The brass telescope gleamed beneath the mudejar arches open on all four sides of the tower. It looked out over the rooftops of Santa Cruz. In the distance, among television aerials and flocks of pigeons flying in all directions, were La Giralda, the Torre del Oro and a stretch of the Guadalquivir with jacarandas in flower like blue splashes along its banks. The rest of the landscape before which Carlota Bruner had languished a century earlier was now a mass of modern concrete, steel and glass buildings. There was not a single white sail in sight, nor boats bobbing on the current, and the four pinnacles of the Archivo de Indias looked like forgotten sentinels atop the Lonja building, guarding the paper, dust and memories of a time long past within it. "What a wonderful place," said Quart.
Father Ferro didn't answer. He took his dirty handkerchief from his pocket and wiped the tube of the telescope, breathing on it. It was an ancient model, almost two metres long, with an altazimuth mounting. The long brass tube and all the metal parts had been carefully polished. The telescope shone in the sunlight, and the sun was moving slowly towards the far bank, over Triana. There was little else in the pigeon loft: a couple of old torn leather armchairs, a desk with numerous drawers, a lamp, a print of seventeenth-century Seville on the wall, and a few leather-bound books: Tolstoy, Dostoyevsky, Quevedo, Heine, Galdos, Blasco Ibanez, Valle-Inclan, together with some treatises on cosmography, celestial mechanics and astrophysics. Quart went to take a closer look at them: Ptolemy, Porta, Alfonso de Cordoba. Some were very old editions.
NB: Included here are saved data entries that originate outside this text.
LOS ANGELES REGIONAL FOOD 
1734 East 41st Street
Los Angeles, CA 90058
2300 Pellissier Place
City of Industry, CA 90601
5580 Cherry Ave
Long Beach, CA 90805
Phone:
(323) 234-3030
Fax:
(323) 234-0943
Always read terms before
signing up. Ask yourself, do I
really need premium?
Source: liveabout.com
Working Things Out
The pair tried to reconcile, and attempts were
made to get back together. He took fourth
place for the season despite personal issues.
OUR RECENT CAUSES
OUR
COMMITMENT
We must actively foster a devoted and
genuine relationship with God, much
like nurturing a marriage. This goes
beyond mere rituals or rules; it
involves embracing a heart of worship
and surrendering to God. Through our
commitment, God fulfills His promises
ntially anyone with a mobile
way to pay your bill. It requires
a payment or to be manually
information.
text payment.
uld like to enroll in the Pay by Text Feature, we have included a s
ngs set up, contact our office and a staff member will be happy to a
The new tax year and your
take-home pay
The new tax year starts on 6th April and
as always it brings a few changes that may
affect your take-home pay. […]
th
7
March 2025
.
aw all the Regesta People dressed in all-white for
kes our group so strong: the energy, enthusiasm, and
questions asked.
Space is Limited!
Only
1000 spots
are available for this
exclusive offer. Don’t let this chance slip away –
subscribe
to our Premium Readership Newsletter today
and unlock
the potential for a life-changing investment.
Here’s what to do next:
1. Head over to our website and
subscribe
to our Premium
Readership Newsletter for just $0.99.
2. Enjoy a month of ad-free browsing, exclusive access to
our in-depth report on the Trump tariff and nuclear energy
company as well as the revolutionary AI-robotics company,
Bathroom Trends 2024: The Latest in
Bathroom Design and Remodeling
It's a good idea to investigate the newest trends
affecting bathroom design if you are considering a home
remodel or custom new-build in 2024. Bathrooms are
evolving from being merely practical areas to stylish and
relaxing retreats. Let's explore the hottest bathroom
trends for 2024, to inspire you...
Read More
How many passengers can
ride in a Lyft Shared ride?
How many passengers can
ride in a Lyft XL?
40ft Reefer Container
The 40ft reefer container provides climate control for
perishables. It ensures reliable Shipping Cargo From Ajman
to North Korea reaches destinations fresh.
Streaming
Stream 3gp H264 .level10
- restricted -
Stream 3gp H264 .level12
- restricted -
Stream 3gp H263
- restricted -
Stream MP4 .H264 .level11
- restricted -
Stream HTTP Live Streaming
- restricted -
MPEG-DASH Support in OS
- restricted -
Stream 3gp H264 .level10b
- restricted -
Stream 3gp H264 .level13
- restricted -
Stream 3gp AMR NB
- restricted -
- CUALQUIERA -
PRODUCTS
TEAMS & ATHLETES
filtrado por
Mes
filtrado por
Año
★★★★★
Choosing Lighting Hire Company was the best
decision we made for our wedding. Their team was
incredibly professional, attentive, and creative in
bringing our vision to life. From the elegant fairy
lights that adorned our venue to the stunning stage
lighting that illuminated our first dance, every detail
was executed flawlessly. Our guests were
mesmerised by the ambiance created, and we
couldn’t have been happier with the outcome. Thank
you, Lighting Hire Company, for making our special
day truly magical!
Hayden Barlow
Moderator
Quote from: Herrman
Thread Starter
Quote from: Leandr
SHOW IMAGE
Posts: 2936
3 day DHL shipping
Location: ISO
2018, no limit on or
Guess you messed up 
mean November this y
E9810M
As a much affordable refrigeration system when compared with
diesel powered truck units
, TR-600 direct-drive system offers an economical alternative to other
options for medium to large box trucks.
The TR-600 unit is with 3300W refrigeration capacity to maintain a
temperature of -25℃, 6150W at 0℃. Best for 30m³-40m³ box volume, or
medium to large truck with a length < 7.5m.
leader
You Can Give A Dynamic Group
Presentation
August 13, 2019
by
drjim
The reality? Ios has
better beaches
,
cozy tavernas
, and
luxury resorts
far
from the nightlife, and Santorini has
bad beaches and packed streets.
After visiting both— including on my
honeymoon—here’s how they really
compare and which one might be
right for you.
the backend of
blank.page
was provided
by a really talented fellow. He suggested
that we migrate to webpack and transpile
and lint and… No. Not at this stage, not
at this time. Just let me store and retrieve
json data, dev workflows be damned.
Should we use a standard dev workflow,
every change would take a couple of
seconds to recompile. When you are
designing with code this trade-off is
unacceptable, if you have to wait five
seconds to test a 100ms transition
"I would never have imagined it," Quart said. "I mean, that you'd be interested in this sort of thing."
His tone was sincere, conciliatory. In the last few hours his view of Father Ferro had undergone considerable change. The old priest was rubbing the telescope, as if a genie with all the answers were asleep inside. He shrugged. His cassock was so stained and threadbare that it looked more grey than black. Strange contrast, thought Quart: the small, dingy priest beside the gleaming telescope.